[Element position data]
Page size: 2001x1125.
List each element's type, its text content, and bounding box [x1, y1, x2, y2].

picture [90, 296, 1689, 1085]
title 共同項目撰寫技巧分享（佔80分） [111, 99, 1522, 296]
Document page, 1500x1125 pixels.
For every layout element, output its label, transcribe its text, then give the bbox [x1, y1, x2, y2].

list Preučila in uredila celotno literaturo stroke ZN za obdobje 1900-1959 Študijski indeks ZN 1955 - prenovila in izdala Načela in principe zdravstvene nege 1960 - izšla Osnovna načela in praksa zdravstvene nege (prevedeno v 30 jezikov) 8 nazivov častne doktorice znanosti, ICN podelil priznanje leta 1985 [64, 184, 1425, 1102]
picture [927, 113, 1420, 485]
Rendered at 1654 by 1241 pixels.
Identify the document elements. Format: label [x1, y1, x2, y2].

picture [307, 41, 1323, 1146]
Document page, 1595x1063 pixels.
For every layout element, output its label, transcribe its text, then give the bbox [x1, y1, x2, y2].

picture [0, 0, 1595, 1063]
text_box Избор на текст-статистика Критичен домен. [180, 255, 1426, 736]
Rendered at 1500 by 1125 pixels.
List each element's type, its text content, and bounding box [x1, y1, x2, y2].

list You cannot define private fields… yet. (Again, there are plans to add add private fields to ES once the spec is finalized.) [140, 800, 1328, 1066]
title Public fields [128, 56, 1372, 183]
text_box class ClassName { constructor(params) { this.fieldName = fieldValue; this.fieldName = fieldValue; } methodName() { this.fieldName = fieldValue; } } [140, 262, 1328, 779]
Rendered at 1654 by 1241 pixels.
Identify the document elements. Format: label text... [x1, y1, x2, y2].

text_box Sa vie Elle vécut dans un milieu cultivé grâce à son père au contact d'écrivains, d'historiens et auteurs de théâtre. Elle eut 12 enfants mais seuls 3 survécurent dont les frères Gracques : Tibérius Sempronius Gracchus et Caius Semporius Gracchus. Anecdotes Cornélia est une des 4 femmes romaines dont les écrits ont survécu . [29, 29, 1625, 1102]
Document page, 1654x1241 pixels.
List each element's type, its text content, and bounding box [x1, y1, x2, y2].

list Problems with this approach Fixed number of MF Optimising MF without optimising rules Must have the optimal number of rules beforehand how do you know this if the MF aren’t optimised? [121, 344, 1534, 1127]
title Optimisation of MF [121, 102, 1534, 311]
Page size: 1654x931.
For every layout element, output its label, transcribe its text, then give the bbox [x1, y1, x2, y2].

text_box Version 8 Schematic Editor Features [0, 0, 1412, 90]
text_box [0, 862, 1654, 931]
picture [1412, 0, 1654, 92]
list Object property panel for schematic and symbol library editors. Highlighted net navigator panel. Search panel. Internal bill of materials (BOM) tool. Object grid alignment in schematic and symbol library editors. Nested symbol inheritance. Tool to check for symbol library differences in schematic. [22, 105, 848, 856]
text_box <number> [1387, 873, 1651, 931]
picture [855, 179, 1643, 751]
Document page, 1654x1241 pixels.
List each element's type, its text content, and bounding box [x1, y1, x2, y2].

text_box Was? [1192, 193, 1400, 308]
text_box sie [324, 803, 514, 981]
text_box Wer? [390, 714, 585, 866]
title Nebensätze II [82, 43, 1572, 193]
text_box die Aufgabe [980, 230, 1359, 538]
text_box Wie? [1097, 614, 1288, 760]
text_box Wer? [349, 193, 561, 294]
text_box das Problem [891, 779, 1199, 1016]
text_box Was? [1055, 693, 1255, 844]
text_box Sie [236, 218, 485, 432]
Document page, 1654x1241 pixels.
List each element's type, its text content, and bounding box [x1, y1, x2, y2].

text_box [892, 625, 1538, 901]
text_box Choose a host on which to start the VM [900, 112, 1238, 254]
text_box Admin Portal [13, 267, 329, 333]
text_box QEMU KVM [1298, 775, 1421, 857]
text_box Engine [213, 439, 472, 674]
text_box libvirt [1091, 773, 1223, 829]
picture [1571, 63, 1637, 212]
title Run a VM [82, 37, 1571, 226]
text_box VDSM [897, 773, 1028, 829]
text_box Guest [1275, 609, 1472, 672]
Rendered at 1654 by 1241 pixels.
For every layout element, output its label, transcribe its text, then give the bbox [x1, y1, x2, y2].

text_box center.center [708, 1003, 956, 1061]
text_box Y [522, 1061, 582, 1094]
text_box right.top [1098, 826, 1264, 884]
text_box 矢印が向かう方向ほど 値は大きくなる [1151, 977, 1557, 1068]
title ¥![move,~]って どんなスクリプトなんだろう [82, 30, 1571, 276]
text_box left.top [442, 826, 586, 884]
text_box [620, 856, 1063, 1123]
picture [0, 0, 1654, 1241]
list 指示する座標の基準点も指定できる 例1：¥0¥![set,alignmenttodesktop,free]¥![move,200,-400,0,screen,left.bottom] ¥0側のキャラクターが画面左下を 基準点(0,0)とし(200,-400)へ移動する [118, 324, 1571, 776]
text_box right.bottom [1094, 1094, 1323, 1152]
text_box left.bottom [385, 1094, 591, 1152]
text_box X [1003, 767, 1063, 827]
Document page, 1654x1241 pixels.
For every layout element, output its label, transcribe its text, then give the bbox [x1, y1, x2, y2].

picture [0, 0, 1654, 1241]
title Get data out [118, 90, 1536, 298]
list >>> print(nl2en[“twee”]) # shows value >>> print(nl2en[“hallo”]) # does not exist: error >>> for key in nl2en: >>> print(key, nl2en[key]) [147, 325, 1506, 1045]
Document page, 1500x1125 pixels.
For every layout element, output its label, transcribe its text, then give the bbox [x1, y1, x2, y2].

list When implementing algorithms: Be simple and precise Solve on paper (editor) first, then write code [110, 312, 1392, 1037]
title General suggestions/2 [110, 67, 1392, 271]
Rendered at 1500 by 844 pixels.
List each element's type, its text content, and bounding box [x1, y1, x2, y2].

Set exercise: Write out the records from their first line through the line containing "picture [927, 113, 1420, 485]", both ends included, exactly as they appear.

Exercise result:
Page size: 2001x1125.
List each element's type, its text content, and bounding box [x1, y1, x2, y2].

picture [90, 296, 1689, 1085]
title 共同項目撰寫技巧分享（佔80分） [111, 99, 1522, 296]
Document page, 1500x1125 pixels.
For every layout element, output its label, transcribe its text, then give the bbox [x1, y1, x2, y2].

list Preučila in uredila celotno literaturo stroke ZN za obdobje 1900-1959 Študijski indeks ZN 1955 - prenovila in izdala Načela in principe zdravstvene nege 1960 - izšla Osnovna načela in praksa zdravstvene nege (prevedeno v 30 jezikov) 8 nazivov častne doktorice znanosti, ICN podelil priznanje leta 1985 [64, 184, 1425, 1102]
picture [927, 113, 1420, 485]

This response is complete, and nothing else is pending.